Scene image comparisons
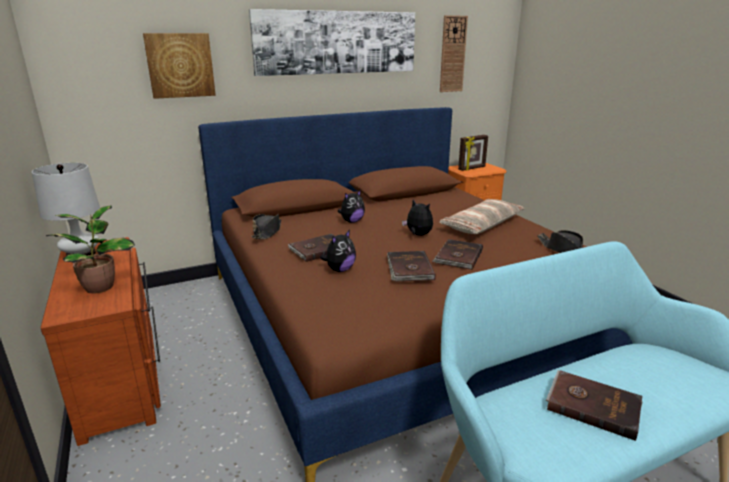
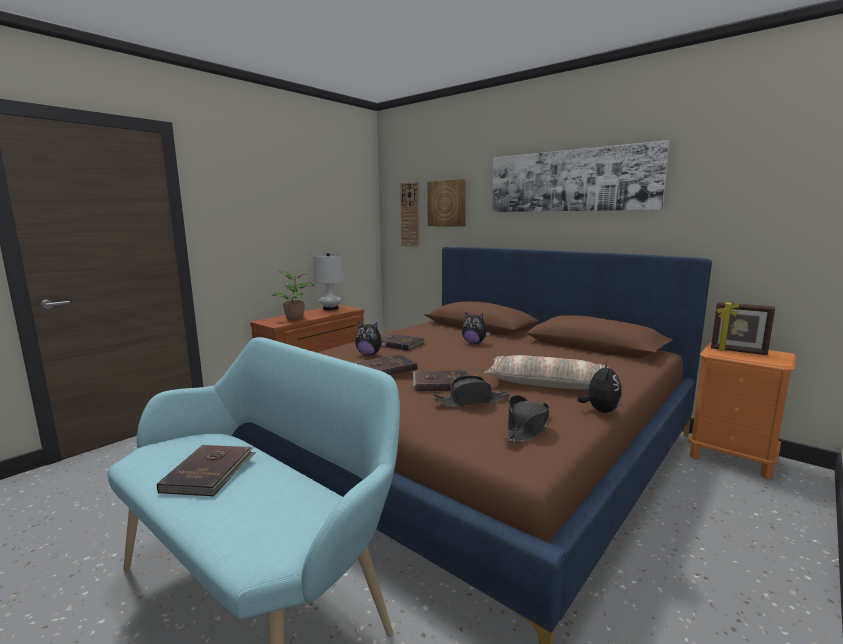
camera: 65 degrees right, 10 degrees down
black hat [251,214,281,239] -> black hat moved to [432,375,510,407]
plush toy [402,200,433,236] -> plush toy moved to [577,362,622,413]
wall clock [440,15,468,92] -> wall clock moved to [400,182,420,247]

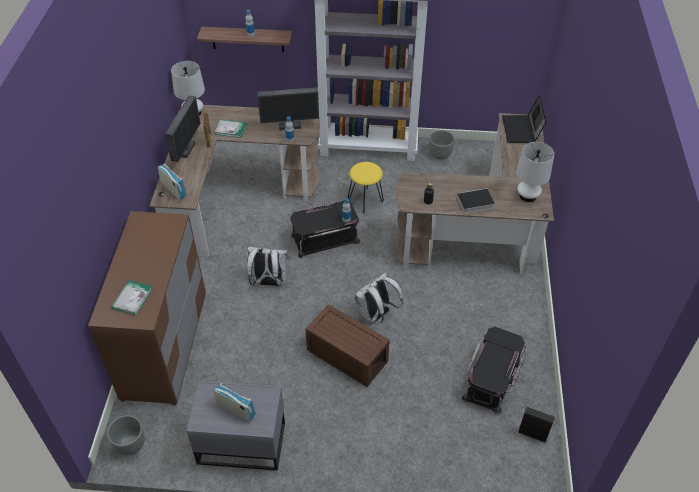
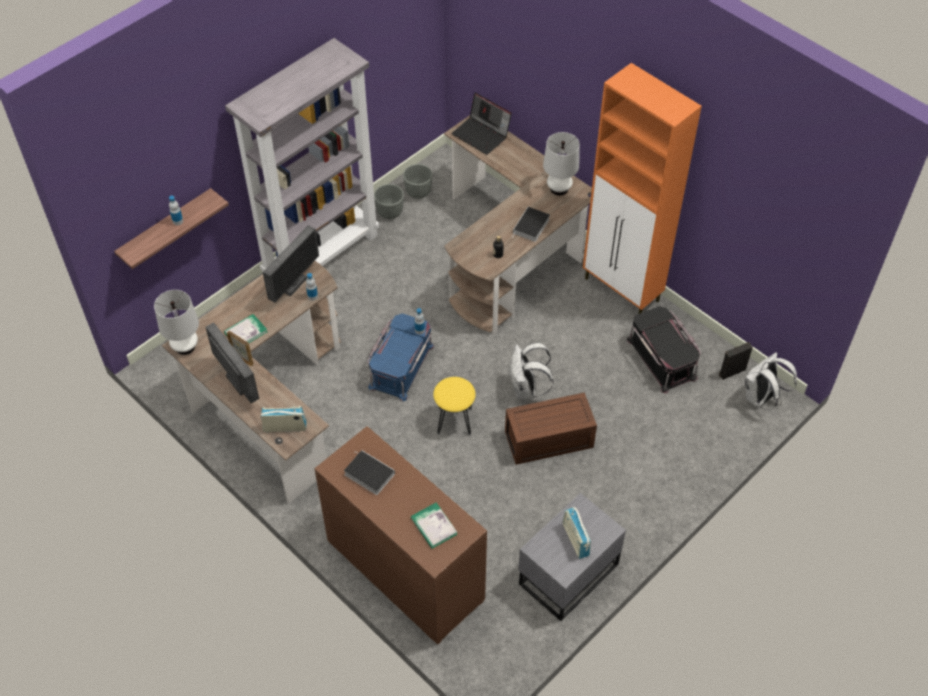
camera: 50 degrees left, 5 degrees up
grey planter [107,415,144,456] -> grey planter moved to [403,164,432,199]
radio [214,383,256,422] -> radio turned 90 degrees counterclockwise [563,507,591,559]
white backpack [247,246,289,286] -> white backpack moved to [744,352,797,410]
black storage box [290,201,360,258] -> blue storage box [367,313,434,402]
yellow stool [348,162,384,213] -> yellow stool moved to [433,377,476,435]
none -> book [344,450,395,495]
none -> orange cabinet [583,63,702,314]

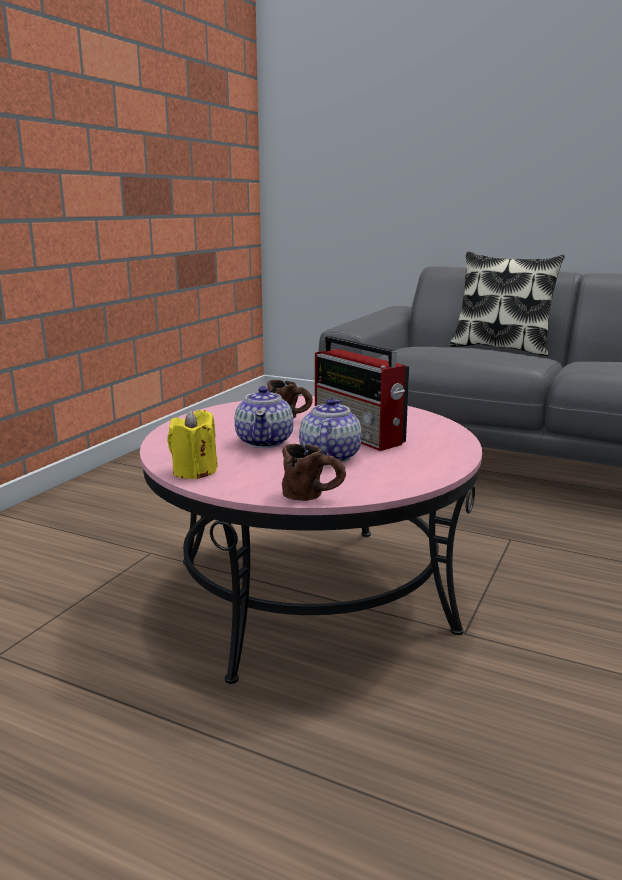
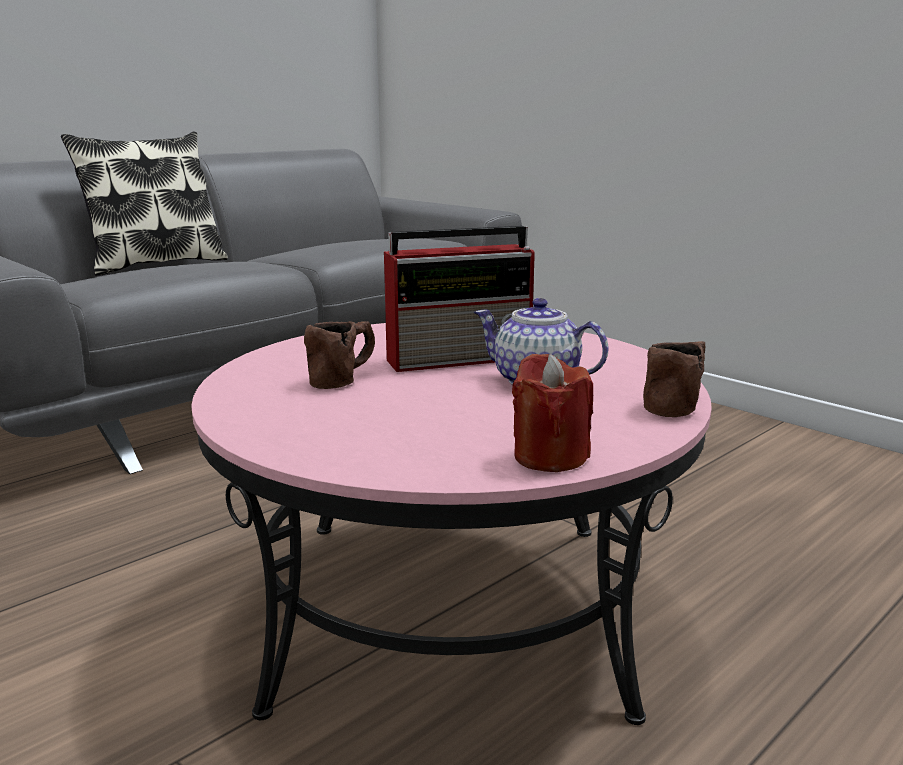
camera: 70 degrees left, 0 degrees up
yellow candle [167,409,218,479] -> red candle [512,354,593,472]
teapot [235,386,294,448] -> none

WHAT THE EXERCISE ASKS> Your answer should consist of each line of the data above in which the word "left" occurs.

SOLVED PROBLEM>
camera: 50 degrees left, 5 degrees up
camera: 70 degrees left, 0 degrees up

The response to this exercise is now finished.